The ministry said it also plans to retain APD as the principal tax on the aviation sector and not introduce a frequent-flyer levy as a replacement which has been called for by green groups to tackle the environmental impacts of flying.

Domestic tax cut

In addition to helping to meet environmental objectives, the increase in tax on some long-haul flights would also help fund a proposed reduction in APD on domestic flights within the UK, the ministry said, to boost domestic air connectivity.

Europe's second-biggest economy, air travel to and from the UK is a key proxy for European jet fuel demand. The UK's demand for jet and kerosene slumped to 178,400 boe/d due to the pandemic last year, down from 334,900 boe/d in 2019, according to S&P Global Platts Analytics.

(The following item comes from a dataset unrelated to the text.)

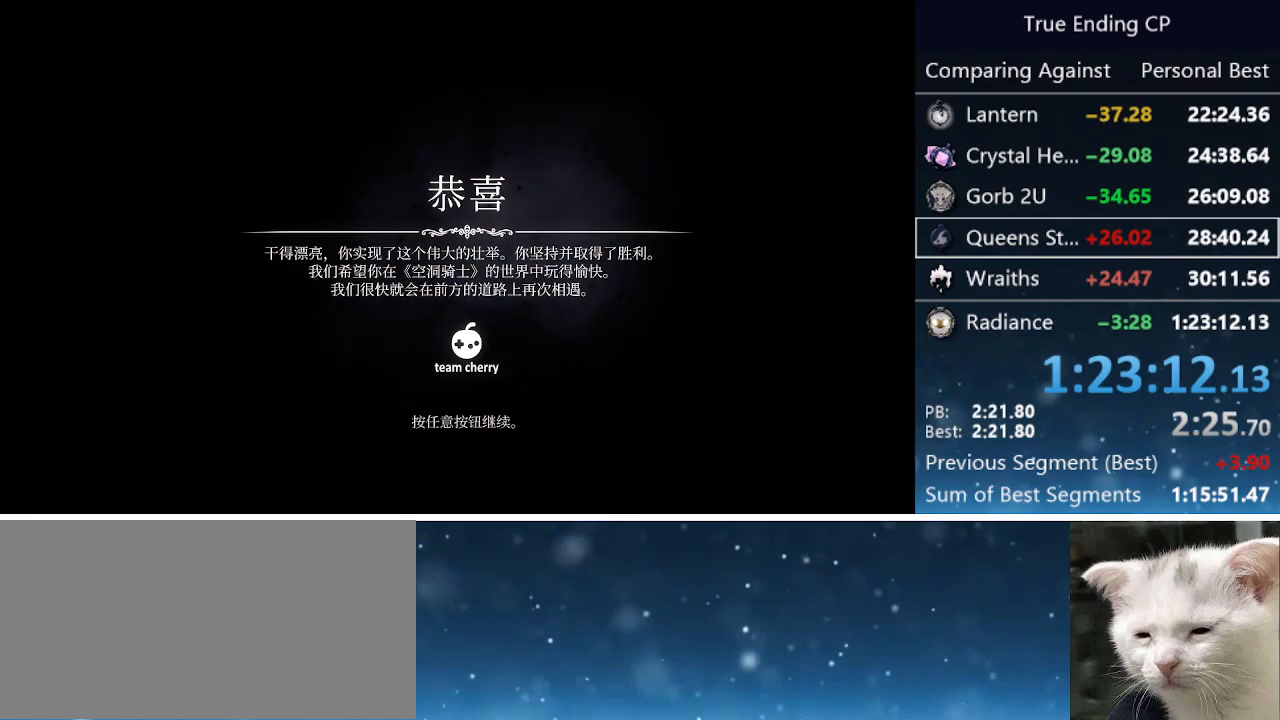
{"keys": [], "events": [[116, "up", "up"], [166, "menu", "down"], [250, "menu", "up"]]}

Almost all EU jet fuel is imported, while UK production of jet fuel and kerosene for heating covers almost half the country's needs.

The government expects that revenues from the current APD will raise just GBP600 million ($827 million) in the 2020-2021 tax year, down from almost GBP3.7 billion in the previous tax year after pandemic lockdowns hit travel.

Earlier this month, the UK government announced that rates for long-haul economy services from Great Britain will increase in line with inflation by GBP2, to GBP84 per passenger from April 2022. Duty on premium, business and first-class seats will rise by GBP5 to GBP185 in total. Long-haul APD rates are already being raised from next month.

The UK's aviation tax reform consultation closes June 15.